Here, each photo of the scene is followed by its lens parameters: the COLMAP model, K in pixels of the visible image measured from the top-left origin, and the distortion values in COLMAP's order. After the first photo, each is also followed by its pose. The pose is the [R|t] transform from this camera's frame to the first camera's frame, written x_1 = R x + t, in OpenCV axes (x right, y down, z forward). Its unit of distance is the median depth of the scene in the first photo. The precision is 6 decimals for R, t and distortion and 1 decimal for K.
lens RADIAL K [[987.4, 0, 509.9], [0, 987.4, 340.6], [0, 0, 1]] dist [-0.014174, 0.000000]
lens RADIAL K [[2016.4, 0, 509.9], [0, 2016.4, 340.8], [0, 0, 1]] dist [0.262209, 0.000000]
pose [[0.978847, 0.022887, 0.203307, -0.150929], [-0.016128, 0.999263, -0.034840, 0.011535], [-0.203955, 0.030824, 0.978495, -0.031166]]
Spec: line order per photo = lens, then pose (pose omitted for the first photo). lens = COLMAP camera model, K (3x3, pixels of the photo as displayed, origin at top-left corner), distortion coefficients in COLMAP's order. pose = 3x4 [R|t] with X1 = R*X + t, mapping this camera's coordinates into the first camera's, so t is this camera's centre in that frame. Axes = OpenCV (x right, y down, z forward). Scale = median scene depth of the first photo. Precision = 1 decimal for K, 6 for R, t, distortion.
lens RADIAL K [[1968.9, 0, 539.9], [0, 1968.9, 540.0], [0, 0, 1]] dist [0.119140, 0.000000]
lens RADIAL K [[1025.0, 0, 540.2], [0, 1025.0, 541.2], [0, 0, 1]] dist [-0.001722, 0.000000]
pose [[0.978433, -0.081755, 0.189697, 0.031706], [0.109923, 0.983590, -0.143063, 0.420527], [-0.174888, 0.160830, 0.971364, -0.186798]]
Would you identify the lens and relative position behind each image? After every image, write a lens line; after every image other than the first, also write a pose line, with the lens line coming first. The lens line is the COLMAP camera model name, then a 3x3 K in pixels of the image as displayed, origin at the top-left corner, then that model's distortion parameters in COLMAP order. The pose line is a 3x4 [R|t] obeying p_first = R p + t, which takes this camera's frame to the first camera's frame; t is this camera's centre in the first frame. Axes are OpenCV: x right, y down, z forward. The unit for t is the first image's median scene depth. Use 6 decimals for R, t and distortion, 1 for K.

-*-

Gather every line of the material above that contains the word "also".

● **Exercise output**:
Here, each photo of the scene is followed by its lens parameters: the COLMAP model, K in pixels of the visible image measured from the top-left origin, and the distortion values in COLMAP's order. After the first photo, each is also followed by its pose. The pose is the [R|t] transform from this camera's frame to the first camera's frame, written x_1 = R x + t, in OpenCV axes (x right, y down, z forward). Its unit of distance is the median depth of the scene in the first photo. The precision is 6 decimals for R, t and distortion and 1 decimal for K.
Would you identify the lens and relative position behind each image? After every image, write a lens line; after every image other than the first, also write a pose line, with the lens line coming first. The lens line is the COLMAP camera model name, then a 3x3 K in pixels of the image as displayed, origin at the top-left corner, then that model's distortion parameters in COLMAP order. The pose line is a 3x4 [R|t] obeying p_first = R p + t, which takes this camera's frame to the first camera's frame; t is this camera's centre in the first frame. Axes are OpenCV: x right, y down, z forward. The unit for t is the first image's median scene depth. Use 6 decimals for R, t and distortion, 1 for K.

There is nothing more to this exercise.